Operational Amplifier – Constant Current LED Driver Using Opamp

You have some boundary conditions: In your circuit the collector voltage is zero because the inverting input is a virtual ground. Also in the transdiode configuration, Ic=Ie, and Ve=Vout.

Use a reasonable approximation to the Ebers-Moll equation for currents that are greater than a uA. $$I_{c}\; =\; I_{s}\; e^{-\frac{qV_{E}}{kT}}$$ Is is emitter reverse saturation current. You solve for a variable in the exponent of an exponential by using its inverse, the natural log. $$\ln \left( \frac{I_{c}}{I_{s}} \right)\; =\; \frac{qV_{E}}{kT}$$ and solve for V $$V_{E}\; =\; -\frac{kT}{q}\; \ln \left( \frac{I_{c}}{I_{s}} \right)$$ This is V across the transistor junction and because the virtual ground at the inverting input is zero, this is V on the output, and is negative (inverted of course).

In your circuit, current into the virtual ground must equal current out, so current through the transistor is the same as current through the resistor. This means $$I_{c}\; =\; \frac{V_{in}}{R_{1}}$$ and substituting $$V_{E}\; =\; V_{o\; }=\; -\frac{kT}{q}\; \ln \left( \frac{V_{in}}{I_{s}R_{1}} \right)$$ kT/q has units of volts so for simplicity, replace with a scaling voltage in front. $$V_{o\; }=\; -V_{t}\; \ln \left( \frac{V_{in}}{I_{s}R_{1}} \right)$$

This is the first time I have used LaTex so I was a little distracted. Hope it makes sense. There are approximations and simplifications I can expand on.

Here is an application note circuit that may be useful. The power monitor chip is more economical than an analog multiplier and allows the load to be grounded, which is a big advantage in many applications.

As it says in the app note, the circuit can be scaled easily and the simple linear output stage could be replaced with a SMPS block.
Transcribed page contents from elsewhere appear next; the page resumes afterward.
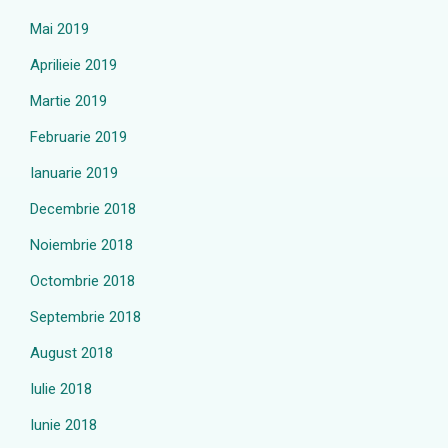
Mai 2019
Aprilieie 2019
Martie 2019
Februarie 2019
Ianuarie 2019
Decembrie 2018
Noiembrie 2018
Octombrie 2018
Septembrie 2018
August 2018
Iulie 2018
Iunie 2018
The circuit controls the power to the load in parallel with the divider so it tails off a bit at high load resistances, but it's still not too shabby even at the 100mW output level.

Your circuit looks conceptually okay, concerns would include the input voltage range of the instrumentation amplifier and its common-mode rejection. Stability is the most likely thing to cause headaches in many of these circuits.